The human body is incredible but it is not invincible and injuries are a normal part of life that everyone will  experience at some point in their lifetime. Injuries can be frustrating and debilitating and it can be difficult to have a positive outlook during these times, but most injuries are a temporary situation and will improve. Furthermore it is important to remember that recovery is rarely a linear process and setbacks, ups and downs are all a normal part of the healing and recovery process.

When experiencing an injury try to take the time to recover properly so that your physical and mental health are as strong as they can be. A simple acronym used in sports can help to focus your recovery from injury - RECOVER


· REST - Rest appropriately and reduce the aggravating activity. Rest is an important part of recovery in the acute stage of an injury

· EVALUATE – consider what aggravates and eases your condition and injury and how you can gradually return to the activities you enjoy and the level of activity that is appropriate

· CONNECT – Make sure that due to your injury you do not isolate yourself - maintaining social support and engagement with others is an important factor when injured. A supportive network will help you to feel     valued and supported during your recovery period and may help to lessen concerns over the injury.

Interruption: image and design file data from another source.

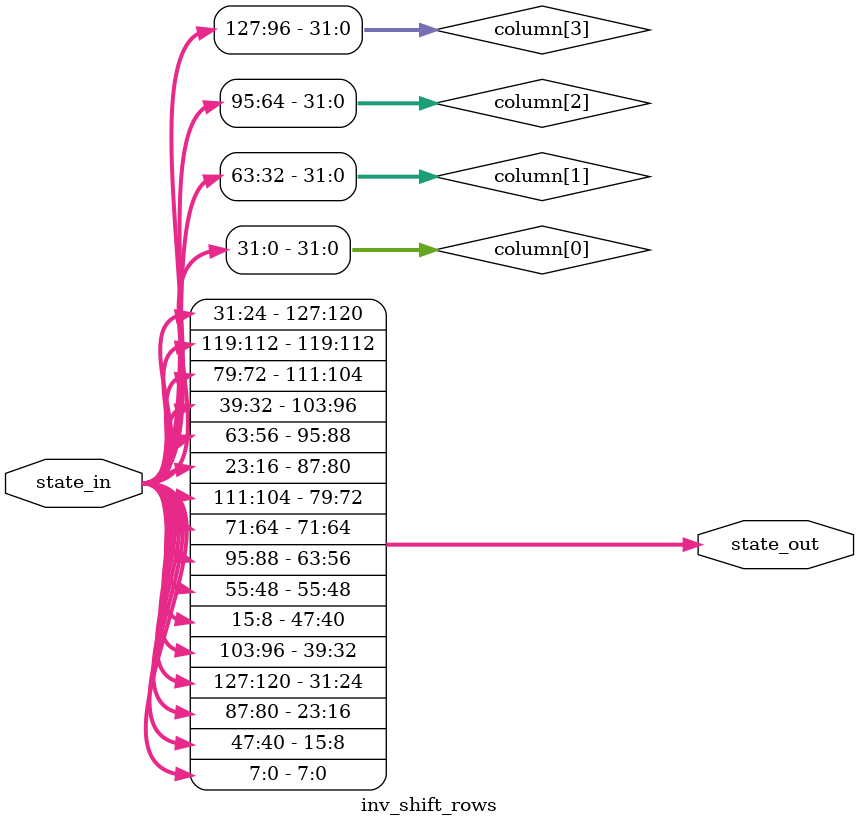
<source format=sv>
module inv_shift_rows (
    input logic [127:0] state_in,
    output logic [127:0] state_out
);
    // Variables temporales para cada fila de la matriz 4x4
    logic [31:0] column [0:3];

    always_comb begin
        // Dividir el estado en columnas de 32 bits (4 bytes por columna)
        column[0] = state_in[31:0];
        column[1] = state_in[63:32];
        column[2] = state_in[95:64];
        column[3] = state_in[127:96];

        state_out[31:0] = { 
            column[3][31:24], column[2][23:16], column[1][15:8], column[0][7:0] 
        }; 
        state_out[63:32] = { 
            column[2][31:24], column[1][23:16], column[0][15:8], column[3][7:0] 
        }; 
        state_out[95:64] = { 
            column[1][31:24], column[0][23:16], column[3][15:8], column[2][7:0] 
        }; 
        state_out[127:96] = { 
            column[0][31:24], column[3][23:16], column[2][15:8], column[1][7:0] 
        }; 
    end
endmodule

</source>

· OPPORTUNITY – gradually work towards achieving your goals by having an awareness of the opportunities and threats relating to your recovery. Consider discussing these with a health care professional for further advice of how to appropriately return to your chosen activity.

· VISUALISE – having a clear focus on your goals and what you want to achieve is important in maintaining motivation and in monitoring your progress. Mental visualisation is a powerful tool in working towards goal achievement and can help with self-confidence as you return to full activity

· ELIIMINATE FEAR – Fear of re-injury or damage being caused is understandable but pain and damage are very, very different. A graded approach in returning to activity will allow you to gradually increase the demand on your body as you become healthier. Focus on what you want to achieve and how rather than the things that you are worried may or may not happen.

· RETURN to play/hobbies/normal life – begin to enjoy the things in life that you want to do, or the hobby or sport you haven’t been able to do due to injury. It may take time to build up to the previous of level of     physical activity but with a gradual return you should get there.


Try to remember that when a friend or colleague is injured, they may also be experiencing the psychological impact of this injury. And if you are injured yourself, try to remember that injuries are a normal part of life and the way it can make your feel is normal. It won’t last forever and allowing your body to recover is an important step in regaining your physical ability.